Dass man auf ein Ende der Kampfhandlungen dringen kann, ohne Opfer und Aggressor gleichzusetzen, hat Papst Leo XIV. von Anfang an deutlich gemacht, etwa mit der Forderung nach einem “gerechten Frieden” in der Ukraine. Indem er am Tag seiner Inthronisierung den ukrainischen Präsidenten Wolodymyr Selenskyj in Audienz empfing, setzte er diesen Kurs fort. Gleichzeitig bleibt er mit der amerikanischen Seite im Gespräch, indem er auch US-Vizepräsident Vance und Außenminister Rubio traf. Vielleicht lässt sich hier tatsächlich der erste positive Effekt davon erkennen, dass Papst Leo und Trump demselben Sprach- und Kulturkreis angehören.

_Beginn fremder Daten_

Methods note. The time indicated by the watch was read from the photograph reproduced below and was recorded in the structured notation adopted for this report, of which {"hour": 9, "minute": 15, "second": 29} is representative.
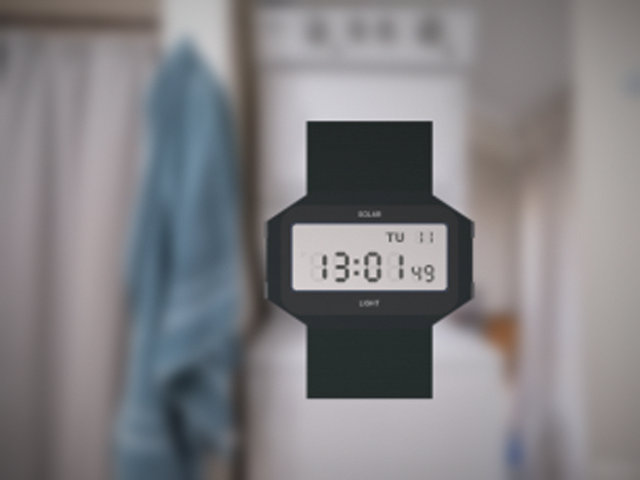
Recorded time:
{"hour": 13, "minute": 1, "second": 49}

Welche Strahlkraft der Vatikan als Vermittler entwickeln kann, hatte schon das kurze, aber in der Bildsprache ikonische Treffen zwischen Trump und Selenskyj im Petersdom am Rande der Trauerfeier für Franziskus gezeigt. Der Vatikan befand sich zu der Zeit in Sedisvakanz, die Wirkung blieb zunächst auf die symbolische Ebene begrenzt. Nun ist der Stuhl Petri wieder besetzt – mit einem Pontifex, der in den drängendsten politischen Fragen der Zeit entschlossen, aber mit Augenmaß zu agieren scheint. Diese Tatsache ist es, die wieder einen Funken Hoffnung in das düstere Gesamtbild bringt.